[INFORMATION PROVIDED]

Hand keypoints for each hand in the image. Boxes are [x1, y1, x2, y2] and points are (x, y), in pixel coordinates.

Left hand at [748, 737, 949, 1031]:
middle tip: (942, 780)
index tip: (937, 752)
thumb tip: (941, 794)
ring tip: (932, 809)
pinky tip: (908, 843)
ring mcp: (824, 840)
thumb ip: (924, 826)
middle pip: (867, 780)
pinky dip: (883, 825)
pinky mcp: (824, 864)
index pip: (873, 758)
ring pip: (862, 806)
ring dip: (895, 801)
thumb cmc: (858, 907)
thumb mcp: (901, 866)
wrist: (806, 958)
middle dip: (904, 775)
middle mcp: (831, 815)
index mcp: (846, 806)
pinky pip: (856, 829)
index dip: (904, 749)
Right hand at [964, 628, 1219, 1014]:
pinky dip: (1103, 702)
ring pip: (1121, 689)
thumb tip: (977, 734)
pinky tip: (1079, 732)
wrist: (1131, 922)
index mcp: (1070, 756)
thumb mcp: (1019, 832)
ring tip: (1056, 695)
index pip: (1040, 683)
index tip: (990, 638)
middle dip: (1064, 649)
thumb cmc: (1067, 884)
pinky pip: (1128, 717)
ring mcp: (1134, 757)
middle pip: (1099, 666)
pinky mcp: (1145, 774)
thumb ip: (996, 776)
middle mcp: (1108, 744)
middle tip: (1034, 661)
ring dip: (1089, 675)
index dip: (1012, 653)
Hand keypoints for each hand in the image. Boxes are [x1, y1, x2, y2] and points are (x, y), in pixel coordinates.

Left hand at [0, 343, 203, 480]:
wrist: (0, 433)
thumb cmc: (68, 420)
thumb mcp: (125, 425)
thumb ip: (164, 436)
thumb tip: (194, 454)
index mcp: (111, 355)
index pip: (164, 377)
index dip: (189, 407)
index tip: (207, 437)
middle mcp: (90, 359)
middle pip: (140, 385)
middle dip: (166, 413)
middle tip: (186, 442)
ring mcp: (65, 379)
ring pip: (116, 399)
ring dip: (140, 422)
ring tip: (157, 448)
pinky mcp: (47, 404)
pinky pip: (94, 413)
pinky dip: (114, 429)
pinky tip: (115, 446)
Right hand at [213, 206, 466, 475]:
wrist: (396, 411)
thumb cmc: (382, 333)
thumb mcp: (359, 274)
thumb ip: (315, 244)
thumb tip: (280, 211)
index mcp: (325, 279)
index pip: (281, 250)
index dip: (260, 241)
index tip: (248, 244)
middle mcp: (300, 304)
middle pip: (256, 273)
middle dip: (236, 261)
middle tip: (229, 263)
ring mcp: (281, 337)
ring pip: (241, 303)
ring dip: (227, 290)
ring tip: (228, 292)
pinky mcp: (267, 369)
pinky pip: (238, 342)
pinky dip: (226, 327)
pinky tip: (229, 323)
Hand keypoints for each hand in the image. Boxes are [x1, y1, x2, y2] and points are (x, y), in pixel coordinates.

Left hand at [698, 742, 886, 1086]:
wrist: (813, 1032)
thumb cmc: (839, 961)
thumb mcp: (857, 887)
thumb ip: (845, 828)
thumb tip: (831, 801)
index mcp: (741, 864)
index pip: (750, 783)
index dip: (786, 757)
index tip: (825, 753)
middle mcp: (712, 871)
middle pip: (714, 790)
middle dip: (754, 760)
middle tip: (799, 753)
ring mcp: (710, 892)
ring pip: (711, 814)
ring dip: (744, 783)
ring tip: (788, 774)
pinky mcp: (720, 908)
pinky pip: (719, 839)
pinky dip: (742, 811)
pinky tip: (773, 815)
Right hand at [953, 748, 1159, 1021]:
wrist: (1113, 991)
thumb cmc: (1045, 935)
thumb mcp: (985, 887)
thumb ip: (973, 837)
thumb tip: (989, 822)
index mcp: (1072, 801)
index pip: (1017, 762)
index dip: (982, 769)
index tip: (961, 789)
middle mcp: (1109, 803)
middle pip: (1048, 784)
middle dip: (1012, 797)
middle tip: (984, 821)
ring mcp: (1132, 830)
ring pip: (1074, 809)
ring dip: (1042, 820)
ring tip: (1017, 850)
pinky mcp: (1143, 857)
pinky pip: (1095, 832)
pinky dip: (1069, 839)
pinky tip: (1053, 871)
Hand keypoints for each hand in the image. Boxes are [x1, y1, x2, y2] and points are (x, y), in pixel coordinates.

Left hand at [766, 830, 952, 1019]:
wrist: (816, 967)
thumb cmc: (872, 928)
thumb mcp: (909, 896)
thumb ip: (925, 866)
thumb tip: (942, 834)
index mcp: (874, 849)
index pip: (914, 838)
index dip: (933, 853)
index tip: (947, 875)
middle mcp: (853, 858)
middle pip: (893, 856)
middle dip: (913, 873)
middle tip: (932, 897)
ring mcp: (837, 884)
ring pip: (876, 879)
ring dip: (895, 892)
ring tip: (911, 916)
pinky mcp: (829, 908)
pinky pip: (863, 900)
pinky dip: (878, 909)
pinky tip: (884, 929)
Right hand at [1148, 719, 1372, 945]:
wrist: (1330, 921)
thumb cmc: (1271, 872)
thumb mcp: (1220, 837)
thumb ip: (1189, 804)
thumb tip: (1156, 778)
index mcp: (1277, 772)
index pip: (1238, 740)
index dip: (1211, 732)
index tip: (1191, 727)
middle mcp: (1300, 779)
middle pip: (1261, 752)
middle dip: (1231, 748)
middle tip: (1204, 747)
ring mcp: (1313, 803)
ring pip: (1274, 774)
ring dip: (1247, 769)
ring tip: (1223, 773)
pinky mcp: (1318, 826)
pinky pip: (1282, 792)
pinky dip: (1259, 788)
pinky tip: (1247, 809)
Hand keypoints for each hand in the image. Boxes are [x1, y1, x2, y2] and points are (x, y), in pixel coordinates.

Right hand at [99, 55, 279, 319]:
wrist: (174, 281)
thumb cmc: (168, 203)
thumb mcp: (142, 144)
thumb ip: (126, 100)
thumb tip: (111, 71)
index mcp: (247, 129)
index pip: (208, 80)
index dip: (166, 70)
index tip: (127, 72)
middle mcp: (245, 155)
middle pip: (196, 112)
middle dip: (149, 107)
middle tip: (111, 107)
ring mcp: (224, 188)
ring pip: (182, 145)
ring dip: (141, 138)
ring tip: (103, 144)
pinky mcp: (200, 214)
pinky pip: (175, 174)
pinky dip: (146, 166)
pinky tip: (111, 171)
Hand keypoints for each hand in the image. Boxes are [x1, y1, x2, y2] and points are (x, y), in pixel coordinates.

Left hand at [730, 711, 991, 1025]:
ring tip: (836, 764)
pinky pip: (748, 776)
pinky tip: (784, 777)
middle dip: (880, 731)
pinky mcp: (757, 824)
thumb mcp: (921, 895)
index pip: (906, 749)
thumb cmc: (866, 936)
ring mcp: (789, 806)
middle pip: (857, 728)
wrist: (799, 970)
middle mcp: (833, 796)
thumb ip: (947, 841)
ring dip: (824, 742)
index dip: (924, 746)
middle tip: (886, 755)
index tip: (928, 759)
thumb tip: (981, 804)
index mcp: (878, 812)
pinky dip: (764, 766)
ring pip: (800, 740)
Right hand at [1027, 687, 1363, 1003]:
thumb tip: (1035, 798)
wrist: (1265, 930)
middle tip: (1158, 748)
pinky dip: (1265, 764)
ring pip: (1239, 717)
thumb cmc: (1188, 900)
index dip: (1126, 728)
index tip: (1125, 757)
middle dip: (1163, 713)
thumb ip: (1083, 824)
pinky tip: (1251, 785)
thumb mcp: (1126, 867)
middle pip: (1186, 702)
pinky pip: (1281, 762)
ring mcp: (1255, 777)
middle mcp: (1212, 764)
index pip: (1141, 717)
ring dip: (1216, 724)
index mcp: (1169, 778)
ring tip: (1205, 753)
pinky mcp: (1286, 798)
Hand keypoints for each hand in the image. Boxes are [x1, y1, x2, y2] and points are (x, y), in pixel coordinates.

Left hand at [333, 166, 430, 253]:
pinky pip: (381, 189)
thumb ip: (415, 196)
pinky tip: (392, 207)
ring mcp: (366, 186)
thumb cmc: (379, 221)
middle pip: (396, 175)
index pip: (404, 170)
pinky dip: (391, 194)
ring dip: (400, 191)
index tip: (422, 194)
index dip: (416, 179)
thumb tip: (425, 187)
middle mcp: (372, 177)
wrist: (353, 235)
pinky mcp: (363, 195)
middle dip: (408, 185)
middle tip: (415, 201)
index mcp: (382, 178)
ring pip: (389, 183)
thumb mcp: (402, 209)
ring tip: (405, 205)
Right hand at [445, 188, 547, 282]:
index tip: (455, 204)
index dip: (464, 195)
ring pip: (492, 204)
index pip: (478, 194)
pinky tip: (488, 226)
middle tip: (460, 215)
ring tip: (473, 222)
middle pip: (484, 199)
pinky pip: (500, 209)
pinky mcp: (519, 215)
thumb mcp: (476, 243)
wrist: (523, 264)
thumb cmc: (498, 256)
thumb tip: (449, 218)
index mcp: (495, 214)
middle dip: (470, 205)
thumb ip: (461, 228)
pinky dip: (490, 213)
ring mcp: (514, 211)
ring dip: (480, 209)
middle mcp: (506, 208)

[/INFORMATION PROVIDED]

TASK GOAL
Give the exact lines, and only those, from the line containing "pinky tip: (1079, 732)" through the line containing "wrist: (396, 411)" in the entries above.

YOUR RESPONSE
pinky tip: (1079, 732)
wrist: (1131, 922)
index mcp: (1070, 756)
thumb mcp: (1019, 832)
ring tip: (1056, 695)
index pip: (1040, 683)
index tip: (990, 638)
middle dip: (1064, 649)
thumb cmc: (1067, 884)
pinky pip: (1128, 717)
ring mcp: (1134, 757)
middle pip: (1099, 666)
pinky mcp: (1145, 774)
thumb ip: (996, 776)
middle mcp: (1108, 744)
middle tip: (1034, 661)
ring dip: (1089, 675)
index dip: (1012, 653)
Hand keypoints for each hand in the image. Boxes are [x1, y1, x2, y2] and points are (x, y), in pixel coordinates.

Left hand at [0, 343, 203, 480]:
wrist: (0, 433)
thumb cmc: (68, 420)
thumb mcp: (125, 425)
thumb ip: (164, 436)
thumb tip: (194, 454)
index mcp: (111, 355)
index pip: (164, 377)
index dip: (189, 407)
index tip: (207, 437)
middle mcp: (90, 359)
middle pip: (140, 385)
middle dip: (166, 413)
middle tip: (186, 442)
ring mcp: (65, 379)
ring pip: (116, 399)
ring dip: (140, 422)
ring tip: (157, 448)
pinky mcp: (47, 404)
pinky pip: (94, 413)
pinky dip: (114, 429)
pinky tip: (115, 446)
Right hand at [213, 206, 466, 475]:
wrist: (396, 411)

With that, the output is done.